Сколько продолжались мои импровизированные археологические изыскания, я точно не помню. Весь мир в тот момент сжался для меня в одну-единственную пространственно-временную точку «здесь и сейчас». Все, что было за ее границами, просто перестало существовать. Вдобавок, в ушах у меня звенело так, что я ничего не слышал из происходящего вокруг. Не знаю, что в точности хотел я найти там тогда, но, видимо, мои нелепые попытки тронули чье-то не до конца очерствевшее на этом дне жизни сердце.
– Да не копайся ты там, сынок. Все равно ничего не откопаешь. Растащили, что оставалось, уже давно.

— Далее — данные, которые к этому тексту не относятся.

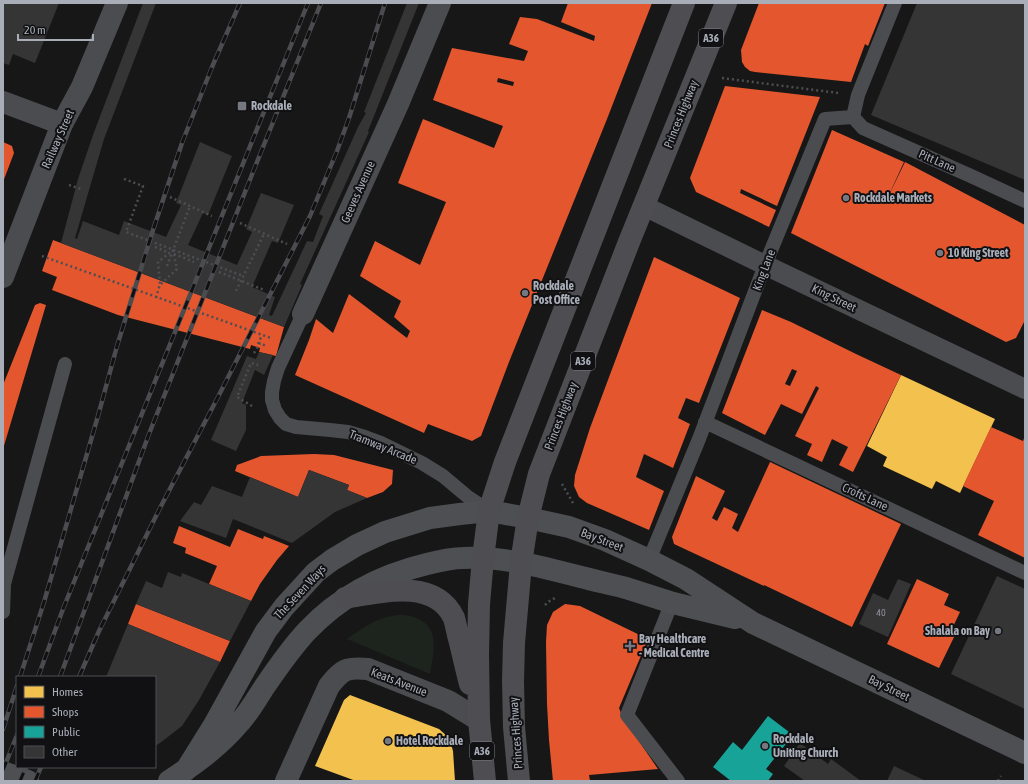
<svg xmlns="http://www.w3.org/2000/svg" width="1028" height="784" font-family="'Asap Condensed',sans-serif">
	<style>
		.green { fill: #1d241e }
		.homes { fill: #f2c14e }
		.shops { fill: #e4572e; fill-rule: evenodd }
		.public { fill: #17a398 }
		.building { fill: #353536 }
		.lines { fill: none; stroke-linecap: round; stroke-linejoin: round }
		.path { stroke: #4d4e52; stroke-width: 2.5; stroke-dasharray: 2 3; stroke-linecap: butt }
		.service { stroke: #4b4c50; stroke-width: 14 }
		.pedestrian { stroke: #4b4c50; stroke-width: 20 }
		.minor { stroke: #4b4c50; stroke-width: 22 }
		.tertiary { stroke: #4b4c50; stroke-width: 22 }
		.primary { stroke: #4d4f52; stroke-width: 22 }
		.trunk { stroke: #4e4e52; stroke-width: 22 }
		.rail-casing { stroke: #4b4c4f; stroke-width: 4.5 }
		.rail { stroke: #111113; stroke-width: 3; stroke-dasharray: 9; stroke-linecap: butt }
		.poi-dot { fill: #757880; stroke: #111113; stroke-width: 1.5 }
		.labels { text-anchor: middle; stroke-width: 4; stroke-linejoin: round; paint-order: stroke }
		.number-label { font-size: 10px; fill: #8b8f98 }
		.shield { fill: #111113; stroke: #7b7e86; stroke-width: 1 }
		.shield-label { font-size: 11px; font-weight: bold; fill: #a8adb8 }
		.poi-label { font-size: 12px; font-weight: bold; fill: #a8adb8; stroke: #111113; text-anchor: start }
		.street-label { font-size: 12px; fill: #a8adb8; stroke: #111113 }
	</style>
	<rect width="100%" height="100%" fill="#171717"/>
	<!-- green -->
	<path class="green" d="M402,615C440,618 436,645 430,674L347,639C360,630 376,618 392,616C395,615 398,615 402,615Z"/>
	<!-- homes -->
	<path class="homes" d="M901,375L995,419L960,493L936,481L932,489L883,466L887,457L867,446Z
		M350,695L439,729L448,737L451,744L453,751L455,781H356L315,766L344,700Z"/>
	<!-- shops -->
	<path class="shops" d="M568,3H652L607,119L509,362L481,436L472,441L428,424L424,433L295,375L309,340L316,319L333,333L349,294L407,338L410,331L394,317L401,301L360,276L375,241L420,265L446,202L398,183L423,119L494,148L503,126L433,100L452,48L524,61L528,51L509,44L520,17L537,19L594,41L595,36L561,22ZM498,78L514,82L513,86L497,82Z
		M759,3H885L868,46L865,44L851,82L755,72L750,71L745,67L742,62L741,50Z
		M725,86L820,97L777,206L741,189L740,193L776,210L769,227L696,192L690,178Z
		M832,130L904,162L887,199L905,162L1025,225V320L1016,338L1006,342L791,233Z
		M3,142L12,146L14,153L3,182Z
		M53,240L284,327L276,356L259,352L260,348L251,345L250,349L118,315L52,290L57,277L42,271Z
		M654,257L740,298L699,403L686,398L678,418L690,424L673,468L644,454L636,477L664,491L649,530L587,503L579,497L574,486L575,475L590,428Z
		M40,303L46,305L3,449V385L35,305Z
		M762,310L791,322L856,354L901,375L853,472L839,465L848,447L832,439L822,462L807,455L812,444L795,436L819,388L816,386L802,414L781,404L765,435L722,413ZM792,369L797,371L790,386L785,384Z
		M991,427L1023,441L1025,436V558L978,535L994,501L963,486Z
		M314,454L334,455L393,470L392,484L383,492L367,498L347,490L349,485L309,470L298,497L235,471L237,465L261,456Z
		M770,462L901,524L852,627L764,585V586L674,544L672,537L696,476L725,491L712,518L717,521L724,507L738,514L732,528L738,532Z
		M179,526L230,547L238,529L263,539L264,536L289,546L277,560L260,584L251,601L209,584L217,566L185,553L186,548L173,543Z
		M917,579L949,594L944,605L960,612L951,631L956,633L939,668L887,644Z
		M136,604L230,641L220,662L128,624Z
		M565,604L580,606L648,639L619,708L623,718L658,769L589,775L590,781H553L549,740L547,704L546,642L547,625L553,612Z"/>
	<!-- public -->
	<path class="public" d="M768,716L793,735L766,769L773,774L768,781H731L713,767L733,742L742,750Z"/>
	<!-- building -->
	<path class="building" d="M3,3H59L35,63L13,54L9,65L3,63Z
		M143,3H156L104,139L75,238L77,239L83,221L119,235L124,221L166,237L181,205L176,203L200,142L232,156L208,215L203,213L188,245L237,265L252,232L246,229L261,193L294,205L278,243L272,241L252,287L275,297L269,315L272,316L307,241L313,242L323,216L319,214L358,127L366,113L364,112L407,3H419L368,131L369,132L300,284L302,285L284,327L61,243L78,179L93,135Z
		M917,3H1025V180L871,115Z
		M259,352L273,355L264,375L255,370L242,403L246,405V430L236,451L211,440L247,356L256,359Z
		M309,470L349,485L347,490L367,498L335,512L292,543L233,519L226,538L180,521L194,502L201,505L212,486L242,497L250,477L298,497Z
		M168,572L181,577L182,573L251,601L230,641L136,604L146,581L162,588Z
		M997,576L1025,589V709L951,674Z
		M898,579L911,584L888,637L859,624L873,593L888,600Z
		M128,624L220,662L199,700L182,726L160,743L155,746V677H106Z
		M800,743L828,764L831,759L861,781H805L784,766Z
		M894,766L926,781H887Z"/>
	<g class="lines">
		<!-- path -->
		<path class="path" d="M722,78L838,93
			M124,179L143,186L126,232L243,276
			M69,185L81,189
			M170,197L212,216
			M240,223L287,244
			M155,247L169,253
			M174,254L194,262
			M42,256L271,338
			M167,266L190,206
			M219,272L264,290
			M161,284L177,269L173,250
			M236,291L264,234
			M156,298L160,284L158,262L173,250
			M258,344L262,335
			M254,353L260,343L266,346
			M252,406L237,397L251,363L258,365
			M562,484L573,503
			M545,605L548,602L555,598
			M998,781L1001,776"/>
		<!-- service -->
		<path class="service" d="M853,117L863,128L971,176L1025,201
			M303,314L278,368L274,381L272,392V400L275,410L280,418L286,424L296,427L330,430L348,432L365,437L381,443L422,463L443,476L468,497L489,511
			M705,422L1025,573
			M649,560L699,439L765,265L825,119L853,117L858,95L895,3
			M672,602L627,715L678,781
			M3,612L4,584L65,364"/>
		<!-- pedestrian -->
		<path class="pedestrian" d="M644,206L765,265L1025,389"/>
		<!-- minor -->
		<path class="minor" d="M3,102L62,124
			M303,314L398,104L440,3
			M286,781L329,686C342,669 347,667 368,669L448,701L479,720"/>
		<!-- tertiary -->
		<path class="tertiary" d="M3,277L62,124L82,87L117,3"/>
		<!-- primary -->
		<path class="primary" d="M186,770L214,725L266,631L284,607L316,572L332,560L357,545L385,532L430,518L460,514L489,511L528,518L569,527L605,540L649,560L686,579L753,623L1025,753
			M3,772L28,781
			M169,781C195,764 220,746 240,722C250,711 257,698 265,686C278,667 291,648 307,631C340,596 381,575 427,564C439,561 451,558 463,558C502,556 543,567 581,577C596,581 611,584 626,588C642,593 657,598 673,603C694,608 714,613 735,618"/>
		<!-- trunk -->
		<path class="trunk" d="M345,598C379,592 435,577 454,618C456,625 457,632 459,639C463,654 466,669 470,684
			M485,781L479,720L478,655L479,604L483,558L489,511L505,462L627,149L659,67L684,3
			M519,781L514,727L513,681L514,643L521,563L528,518L539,474L629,242L726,3"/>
		<!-- rail casing -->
		<g class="rail-casing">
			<path id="rail" d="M20,677L44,602L98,416L117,346L153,230L182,143L212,67L240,3
				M38,677L63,609L308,3
				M60,677L149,434L255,167L321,3
				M79,677L99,631L160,508L218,397L310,216L337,151L349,118L385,3
				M3,729L17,686
				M3,770L17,735
				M20,781L26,767
				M35,781L41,767"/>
		</g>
		<!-- rail -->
		<use href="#rail" class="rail"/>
	</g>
	<!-- markers -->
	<g class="poi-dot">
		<rect x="237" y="101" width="10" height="10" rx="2"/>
		<circle cx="846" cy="198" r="4"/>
		<circle cx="940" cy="253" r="4"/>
		<circle cx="525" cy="293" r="4"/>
		<circle cx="998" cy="631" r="4"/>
		<path d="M628 640h4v4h4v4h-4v4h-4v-4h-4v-4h4z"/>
		<circle cx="388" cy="741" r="4"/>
		<circle cx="765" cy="746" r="4"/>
	</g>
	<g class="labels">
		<!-- number labels -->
		<g class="number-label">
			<text x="881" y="616">40</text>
		</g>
		<!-- shield labels -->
		<g class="shield">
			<rect x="699" y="29" width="24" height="18" rx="3"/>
			<rect x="571" y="352" width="24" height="18" rx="3"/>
			<rect x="470" y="742" width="24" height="18" rx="3"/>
		</g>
		<g class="shield-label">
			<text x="711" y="42">A36</text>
			<text x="583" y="365">A36</text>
			<text x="482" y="755">A36</text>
		</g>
		<!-- poi labels -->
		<g class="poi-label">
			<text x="251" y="110">Rockdale</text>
			<text x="854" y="202">Rockdale Markets</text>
			<text x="948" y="257">10 King Street</text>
			<text x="533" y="290">Rockdale<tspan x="533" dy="14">Post Office</tspan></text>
			<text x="990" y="635" text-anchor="end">Shalala on Bay</text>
			<text x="639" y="643">Bay Healthcare<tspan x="639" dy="14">- Medical Centre</tspan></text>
			<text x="773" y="743">Rockdale<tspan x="773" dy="14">Uniting Church</tspan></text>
			<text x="396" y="745">Hotel Rockdale</text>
		</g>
		<!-- street labels -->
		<g class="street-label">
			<text transform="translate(681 114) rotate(-68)" y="4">Princes Highway</text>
			<text transform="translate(58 139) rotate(-66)" y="4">Railway Street</text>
			<text transform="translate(937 161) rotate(24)" y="4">Pitt Lane</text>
			<text transform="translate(358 192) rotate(-66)" y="4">Geeves Avenue</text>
			<text transform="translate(764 270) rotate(-69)" y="4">King Lane</text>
			<text transform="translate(834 298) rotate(26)" y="4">King Street</text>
			<text transform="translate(561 416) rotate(-69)" y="4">Princes Highway</text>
			<text transform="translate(383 447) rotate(22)" y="4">Tramway Arcade</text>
			<text transform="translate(865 497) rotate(25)" y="4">Crofts Lane</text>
			<text transform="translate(602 540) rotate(21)" y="4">Bay Street</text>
			<text transform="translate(300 592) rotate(-47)" y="4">The Seven Ways</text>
			<text transform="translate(399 682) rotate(21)" y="4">Keats Avenue</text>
			<text transform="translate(889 688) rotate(26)" y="4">Bay Street</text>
			<text transform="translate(516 733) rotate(-94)" y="4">Princes Highway</text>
		</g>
	</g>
	<!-- border -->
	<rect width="1028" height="784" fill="none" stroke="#a8adb8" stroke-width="8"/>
	<!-- legend -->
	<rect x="16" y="676" width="140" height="92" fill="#111113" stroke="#4d4f55"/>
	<rect x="24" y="686" width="20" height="12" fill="#f2c14e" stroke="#4d4f55"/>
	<text x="52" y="696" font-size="12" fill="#a8adb8">Homes</text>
	<rect x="24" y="706" width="20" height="12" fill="#e4572e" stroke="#4d4f55"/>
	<text x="52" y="716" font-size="12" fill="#a8adb8">Shops</text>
	<rect x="24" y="726" width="20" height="12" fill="#17a398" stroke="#4d4f55"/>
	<text x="52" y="736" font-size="12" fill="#a8adb8">Public</text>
	<rect x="24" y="746" width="20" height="12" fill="#353536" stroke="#4d4f55"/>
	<text x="52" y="756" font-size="12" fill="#a8adb8">Other</text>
	<!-- scale -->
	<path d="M18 34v6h75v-6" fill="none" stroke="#a8adb8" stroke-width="2"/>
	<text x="24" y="34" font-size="12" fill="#a8adb8" stroke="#111113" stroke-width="3" paint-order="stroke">20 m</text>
</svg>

Тошнотворно резкий запах перегара, смешанного с потом и чесноком, окончательно отрезвил меня. Я повернул голову и увидел перед собой красное как перезрелый помидор, изрезанное словно шрамами глубокими морщинами лицо, покрытое грязно-белым ежом щетины недельной давности. Одет он был примерно так же, как и ранее попадавшиеся мне лица неопределенного рода занятий и местожительства, однако в отличие от них, в его глазах еще блестели искорки разума и, что особенно ценно, живых чувств. В данный момент его глаза излучали какое-то подобие сострадания и участия моему горю.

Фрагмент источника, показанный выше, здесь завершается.